- [TASK INSTRUCTIONS]
Among the entries below, how many lines include the word "Ladengeschäft"? Reply with only the number.

- [DATASET]

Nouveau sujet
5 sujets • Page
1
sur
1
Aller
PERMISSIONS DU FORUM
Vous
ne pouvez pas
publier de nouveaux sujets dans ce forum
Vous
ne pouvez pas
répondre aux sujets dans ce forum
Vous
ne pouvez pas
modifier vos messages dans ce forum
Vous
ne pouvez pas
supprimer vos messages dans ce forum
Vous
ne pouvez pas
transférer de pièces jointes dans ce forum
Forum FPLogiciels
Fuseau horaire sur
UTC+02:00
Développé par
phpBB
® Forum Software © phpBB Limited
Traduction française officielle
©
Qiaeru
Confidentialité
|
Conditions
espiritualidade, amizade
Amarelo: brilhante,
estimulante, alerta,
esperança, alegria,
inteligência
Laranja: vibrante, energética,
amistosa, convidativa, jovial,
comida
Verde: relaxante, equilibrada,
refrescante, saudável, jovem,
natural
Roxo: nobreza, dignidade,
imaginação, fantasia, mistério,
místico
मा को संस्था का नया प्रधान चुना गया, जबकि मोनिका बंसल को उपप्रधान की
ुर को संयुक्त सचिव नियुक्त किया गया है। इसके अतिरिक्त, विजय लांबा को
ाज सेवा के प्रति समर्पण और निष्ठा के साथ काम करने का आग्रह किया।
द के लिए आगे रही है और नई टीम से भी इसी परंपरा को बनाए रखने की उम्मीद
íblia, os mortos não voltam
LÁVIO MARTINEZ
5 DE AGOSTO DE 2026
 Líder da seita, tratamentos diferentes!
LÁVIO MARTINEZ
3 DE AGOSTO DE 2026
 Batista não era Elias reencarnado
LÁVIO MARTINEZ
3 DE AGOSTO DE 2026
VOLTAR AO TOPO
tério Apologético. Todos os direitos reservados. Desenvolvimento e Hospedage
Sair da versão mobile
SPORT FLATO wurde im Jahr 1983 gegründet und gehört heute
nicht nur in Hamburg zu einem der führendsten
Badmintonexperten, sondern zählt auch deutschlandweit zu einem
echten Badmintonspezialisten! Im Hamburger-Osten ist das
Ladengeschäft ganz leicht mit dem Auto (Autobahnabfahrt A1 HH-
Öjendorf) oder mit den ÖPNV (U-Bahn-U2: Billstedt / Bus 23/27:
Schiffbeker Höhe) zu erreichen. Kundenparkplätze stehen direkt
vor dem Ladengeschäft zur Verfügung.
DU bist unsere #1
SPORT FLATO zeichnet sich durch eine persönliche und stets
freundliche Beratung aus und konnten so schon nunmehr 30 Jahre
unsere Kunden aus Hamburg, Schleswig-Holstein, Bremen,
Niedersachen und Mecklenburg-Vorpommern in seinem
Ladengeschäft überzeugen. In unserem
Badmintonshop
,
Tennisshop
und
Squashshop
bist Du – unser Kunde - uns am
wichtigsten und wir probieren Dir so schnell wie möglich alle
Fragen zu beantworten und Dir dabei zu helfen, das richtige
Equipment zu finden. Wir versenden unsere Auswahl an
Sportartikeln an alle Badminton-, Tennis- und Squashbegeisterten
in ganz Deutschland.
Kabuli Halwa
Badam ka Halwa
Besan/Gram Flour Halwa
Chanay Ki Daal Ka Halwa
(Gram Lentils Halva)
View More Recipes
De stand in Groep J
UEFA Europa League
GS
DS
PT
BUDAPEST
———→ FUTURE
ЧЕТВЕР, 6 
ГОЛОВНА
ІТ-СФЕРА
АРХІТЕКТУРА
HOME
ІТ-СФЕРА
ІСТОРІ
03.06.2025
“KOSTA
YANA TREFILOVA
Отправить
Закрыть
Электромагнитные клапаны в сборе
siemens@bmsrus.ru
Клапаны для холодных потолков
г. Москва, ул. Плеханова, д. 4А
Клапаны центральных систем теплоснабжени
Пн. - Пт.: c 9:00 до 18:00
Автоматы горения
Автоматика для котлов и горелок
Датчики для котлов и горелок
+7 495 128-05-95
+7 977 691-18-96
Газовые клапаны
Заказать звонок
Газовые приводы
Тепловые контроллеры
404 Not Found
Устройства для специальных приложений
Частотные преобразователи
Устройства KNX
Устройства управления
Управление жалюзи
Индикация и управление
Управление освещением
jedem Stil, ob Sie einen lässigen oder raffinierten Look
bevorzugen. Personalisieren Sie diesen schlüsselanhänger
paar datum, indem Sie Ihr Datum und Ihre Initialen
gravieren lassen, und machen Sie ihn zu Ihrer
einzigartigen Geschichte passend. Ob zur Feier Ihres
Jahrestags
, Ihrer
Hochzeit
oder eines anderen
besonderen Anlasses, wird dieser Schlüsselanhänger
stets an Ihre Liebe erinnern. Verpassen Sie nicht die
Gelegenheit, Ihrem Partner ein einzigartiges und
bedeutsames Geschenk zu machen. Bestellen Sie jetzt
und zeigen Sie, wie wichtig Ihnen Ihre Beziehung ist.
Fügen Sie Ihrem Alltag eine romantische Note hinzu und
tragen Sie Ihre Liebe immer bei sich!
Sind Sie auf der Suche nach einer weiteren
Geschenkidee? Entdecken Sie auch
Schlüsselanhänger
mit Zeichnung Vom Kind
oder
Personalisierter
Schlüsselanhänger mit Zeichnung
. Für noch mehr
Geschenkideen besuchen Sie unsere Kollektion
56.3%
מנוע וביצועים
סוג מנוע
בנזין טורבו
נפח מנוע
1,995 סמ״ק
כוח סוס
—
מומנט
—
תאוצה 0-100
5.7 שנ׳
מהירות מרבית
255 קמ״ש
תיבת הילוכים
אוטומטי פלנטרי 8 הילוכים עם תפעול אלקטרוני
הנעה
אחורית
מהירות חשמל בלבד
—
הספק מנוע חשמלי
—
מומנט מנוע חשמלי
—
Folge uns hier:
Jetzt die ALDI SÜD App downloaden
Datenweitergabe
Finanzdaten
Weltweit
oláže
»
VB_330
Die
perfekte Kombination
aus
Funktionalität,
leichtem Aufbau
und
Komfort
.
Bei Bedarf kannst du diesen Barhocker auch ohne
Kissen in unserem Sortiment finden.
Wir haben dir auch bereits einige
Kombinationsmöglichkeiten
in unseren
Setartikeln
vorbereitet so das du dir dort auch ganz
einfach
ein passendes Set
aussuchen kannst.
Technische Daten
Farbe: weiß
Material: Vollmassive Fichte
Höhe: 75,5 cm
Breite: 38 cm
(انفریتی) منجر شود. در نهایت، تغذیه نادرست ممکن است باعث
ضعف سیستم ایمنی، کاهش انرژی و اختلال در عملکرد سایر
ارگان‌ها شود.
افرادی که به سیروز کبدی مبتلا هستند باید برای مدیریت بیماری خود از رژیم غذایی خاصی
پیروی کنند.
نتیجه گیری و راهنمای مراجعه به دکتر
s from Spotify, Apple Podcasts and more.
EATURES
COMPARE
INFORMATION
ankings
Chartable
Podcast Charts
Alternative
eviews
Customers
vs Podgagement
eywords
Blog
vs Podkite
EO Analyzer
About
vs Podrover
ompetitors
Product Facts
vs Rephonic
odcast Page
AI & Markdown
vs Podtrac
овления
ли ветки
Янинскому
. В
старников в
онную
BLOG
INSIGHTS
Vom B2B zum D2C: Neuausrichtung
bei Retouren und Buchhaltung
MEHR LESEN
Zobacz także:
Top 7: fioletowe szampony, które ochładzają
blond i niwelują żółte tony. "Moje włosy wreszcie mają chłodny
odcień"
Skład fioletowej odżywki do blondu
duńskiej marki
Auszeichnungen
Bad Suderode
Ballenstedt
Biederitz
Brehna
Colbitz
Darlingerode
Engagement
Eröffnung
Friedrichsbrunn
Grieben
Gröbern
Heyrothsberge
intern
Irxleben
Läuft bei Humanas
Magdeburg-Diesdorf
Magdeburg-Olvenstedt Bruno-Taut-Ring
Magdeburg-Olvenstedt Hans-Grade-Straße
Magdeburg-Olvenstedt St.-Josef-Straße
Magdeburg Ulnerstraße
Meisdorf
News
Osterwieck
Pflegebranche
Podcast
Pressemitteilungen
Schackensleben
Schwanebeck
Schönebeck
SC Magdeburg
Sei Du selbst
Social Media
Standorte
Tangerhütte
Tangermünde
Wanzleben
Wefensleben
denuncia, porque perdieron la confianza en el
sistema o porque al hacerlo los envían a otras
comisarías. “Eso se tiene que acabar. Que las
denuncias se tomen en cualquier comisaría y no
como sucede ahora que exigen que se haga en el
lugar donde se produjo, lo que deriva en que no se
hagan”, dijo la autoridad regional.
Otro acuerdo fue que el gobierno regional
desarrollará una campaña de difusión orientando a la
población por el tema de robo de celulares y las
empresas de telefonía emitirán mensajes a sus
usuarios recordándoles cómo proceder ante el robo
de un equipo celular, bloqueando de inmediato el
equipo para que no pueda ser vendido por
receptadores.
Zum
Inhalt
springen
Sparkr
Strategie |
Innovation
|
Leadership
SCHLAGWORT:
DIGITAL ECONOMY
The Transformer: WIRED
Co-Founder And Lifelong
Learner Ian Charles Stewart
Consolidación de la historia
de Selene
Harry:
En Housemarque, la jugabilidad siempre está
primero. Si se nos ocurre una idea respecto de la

- [SOLUTION TO THE EXERCISE]
3